Description of the task. The whole listing below is to be copied exactly, with every picture left out.

Provided data.
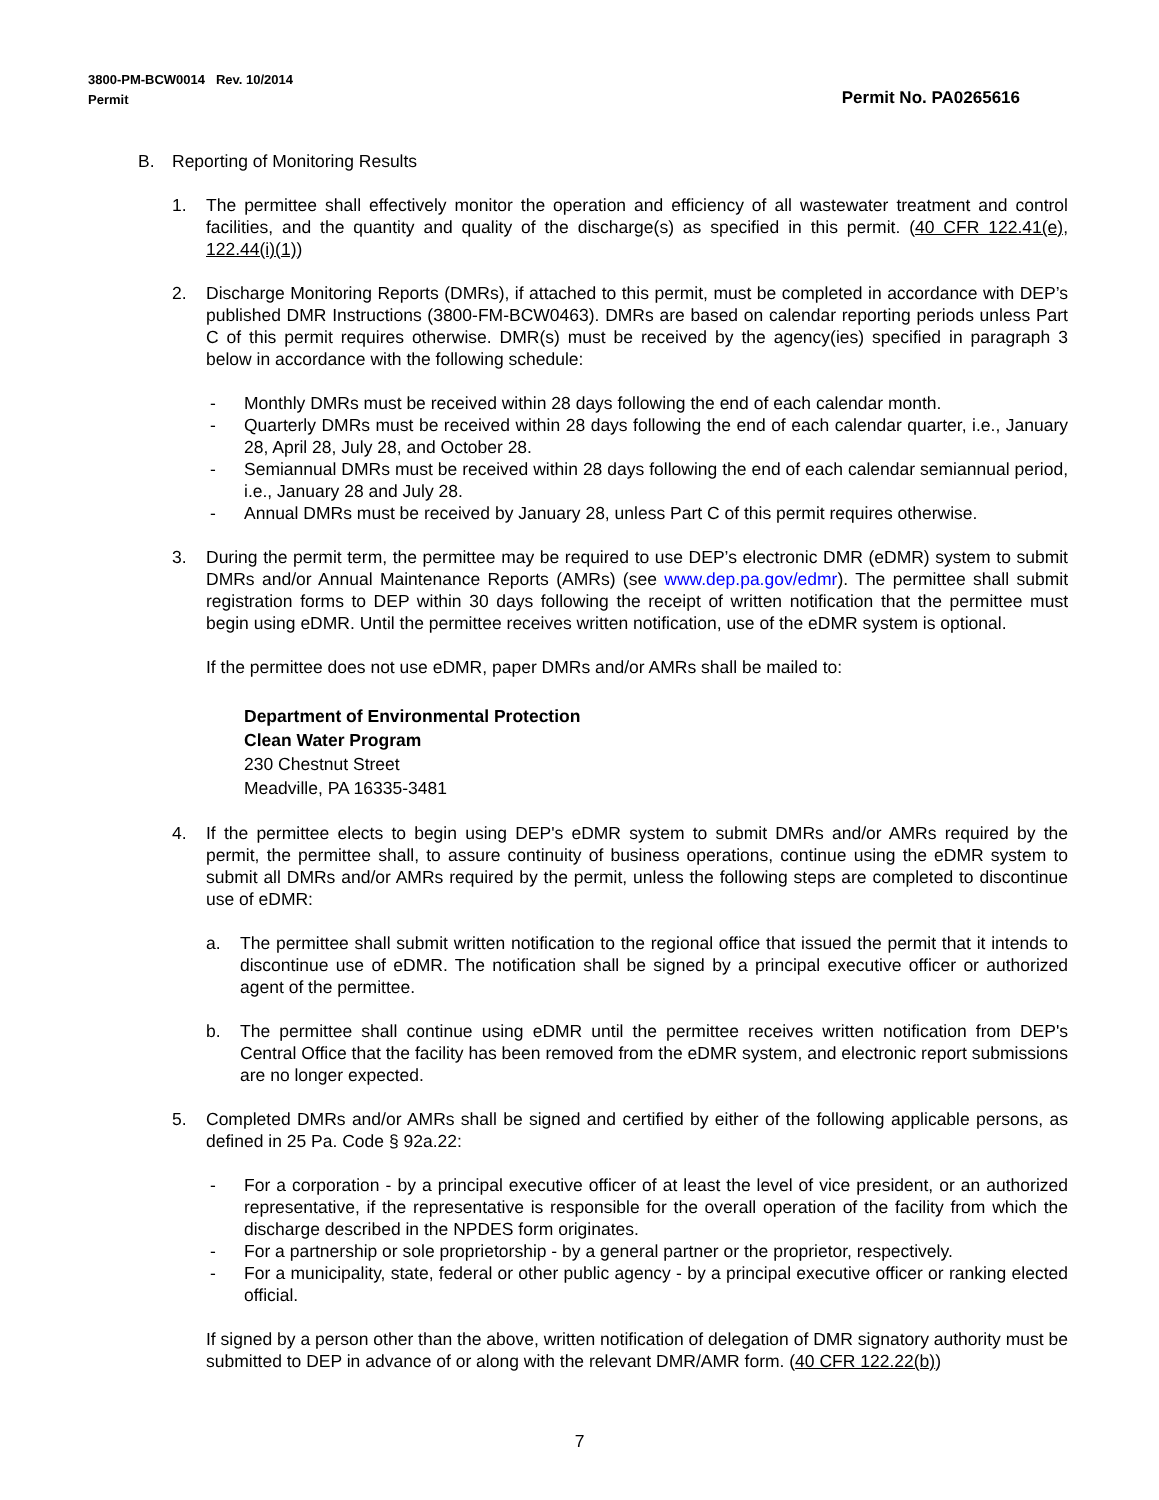3800-PM-BCW0014 Rev. 10/2014
Permit Permit No. PA0265616
B. Reporting of Monitoring Results
1. The permittee shall effectively monitor the operation and efficiency of all wastewater treatment and control facilities, and the quantity and quality of the discharge(s) as specified in this permit. (40 CFR 122.41(e), 122.44(i)(1))
2. Discharge Monitoring Reports (DMRs), if attached to this permit, must be completed in accordance with DEP’s published DMR Instructions (3800-FM-BCW0463). DMRs are based on calendar reporting periods unless Part C of this permit requires otherwise. DMR(s) must be received by the agency(ies) specified in paragraph 3 below in accordance with the following schedule:
- Monthly DMRs must be received within 28 days following the end of each calendar month.
- Quarterly DMRs must be received within 28 days following the end of each calendar quarter, i.e., January 28, April 28, July 28, and October 28.
- Semiannual DMRs must be received within 28 days following the end of each calendar semiannual period, i.e., January 28 and July 28.
- Annual DMRs must be received by January 28, unless Part C of this permit requires otherwise.
3. During the permit term, the permittee may be required to use DEP’s electronic DMR (eDMR) system to submit DMRs and/or Annual Maintenance Reports (AMRs) (see www.dep.pa.gov/edmr). The permittee shall submit registration forms to DEP within 30 days following the receipt of written notification that the permittee must begin using eDMR. Until the permittee receives written notification, use of the eDMR system is optional.
If the permittee does not use eDMR, paper DMRs and/or AMRs shall be mailed to:
Department of Environmental Protection
Clean Water Program
230 Chestnut Street
Meadville, PA 16335-3481
4. If the permittee elects to begin using DEP's eDMR system to submit DMRs and/or AMRs required by the permit, the permittee shall, to assure continuity of business operations, continue using the eDMR system to submit all DMRs and/or AMRs required by the permit, unless the following steps are completed to discontinue use of eDMR:
a. The permittee shall submit written notification to the regional office that issued the permit that it intends to discontinue use of eDMR. The notification shall be signed by a principal executive officer or authorized agent of the permittee.
b. The permittee shall continue using eDMR until the permittee receives written notification from DEP's Central Office that the facility has been removed from the eDMR system, and electronic report submissions are no longer expected.
5. Completed DMRs and/or AMRs shall be signed and certified by either of the following applicable persons, as defined in 25 Pa. Code § 92a.22:
- For a corporation - by a principal executive officer of at least the level of vice president, or an authorized representative, if the representative is responsible for the overall operation of the facility from which the discharge described in the NPDES form originates.
- For a partnership or sole proprietorship - by a general partner or the proprietor, respectively.
- For a municipality, state, federal or other public agency - by a principal executive officer or ranking elected official.
If signed by a person other than the above, written notification of delegation of DMR signatory authority must be submitted to DEP in advance of or along with the relevant DMR/AMR form. (40 CFR 122.22(b))
7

Answer to this exercise.
3800-PM-BCW0014 Rev. 10/2014
Permit Permit No. PA0265616
B. Reporting of Monitoring Results
1. The permittee shall effectively monitor the operation and efficiency of all wastewater treatment and control facilities, and the quantity and quality of the discharge(s) as specified in this permit. (40 CFR 122.41(e), 122.44(i)(1))
2. Discharge Monitoring Reports (DMRs), if attached to this permit, must be completed in accordance with DEP’s published DMR Instructions (3800-FM-BCW0463). DMRs are based on calendar reporting periods unless Part C of this permit requires otherwise. DMR(s) must be received by the agency(ies) specified in paragraph 3 below in accordance with the following schedule:
- Monthly DMRs must be received within 28 days following the end of each calendar month.
- Quarterly DMRs must be received within 28 days following the end of each calendar quarter, i.e., January 28, April 28, July 28, and October 28.
- Semiannual DMRs must be received within 28 days following the end of each calendar semiannual period, i.e., January 28 and July 28.
- Annual DMRs must be received by January 28, unless Part C of this permit requires otherwise.
3. During the permit term, the permittee may be required to use DEP’s electronic DMR (eDMR) system to submit DMRs and/or Annual Maintenance Reports (AMRs) (see www.dep.pa.gov/edmr). The permittee shall submit registration forms to DEP within 30 days following the receipt of written notification that the permittee must begin using eDMR. Until the permittee receives written notification, use of the eDMR system is optional.
If the permittee does not use eDMR, paper DMRs and/or AMRs shall be mailed to:
Department of Environmental Protection
Clean Water Program
230 Chestnut Street
Meadville, PA 16335-3481
4. If the permittee elects to begin using DEP's eDMR system to submit DMRs and/or AMRs required by the permit, the permittee shall, to assure continuity of business operations, continue using the eDMR system to submit all DMRs and/or AMRs required by the permit, unless the following steps are completed to discontinue use of eDMR:
a. The permittee shall submit written notification to the regional office that issued the permit that it intends to discontinue use of eDMR. The notification shall be signed by a principal executive officer or authorized agent of the permittee.
b. The permittee shall continue using eDMR until the permittee receives written notification from DEP's Central Office that the facility has been removed from the eDMR system, and electronic report submissions are no longer expected.
5. Completed DMRs and/or AMRs shall be signed and certified by either of the following applicable persons, as defined in 25 Pa. Code § 92a.22:
- For a corporation - by a principal executive officer of at least the level of vice president, or an authorized representative, if the representative is responsible for the overall operation of the facility from which the discharge described in the NPDES form originates.
- For a partnership or sole proprietorship - by a general partner or the proprietor, respectively.
- For a municipality, state, federal or other public agency - by a principal executive officer or ranking elected official.
If signed by a person other than the above, written notification of delegation of DMR signatory authority must be submitted to DEP in advance of or along with the relevant DMR/AMR form. (40 CFR 122.22(b))
7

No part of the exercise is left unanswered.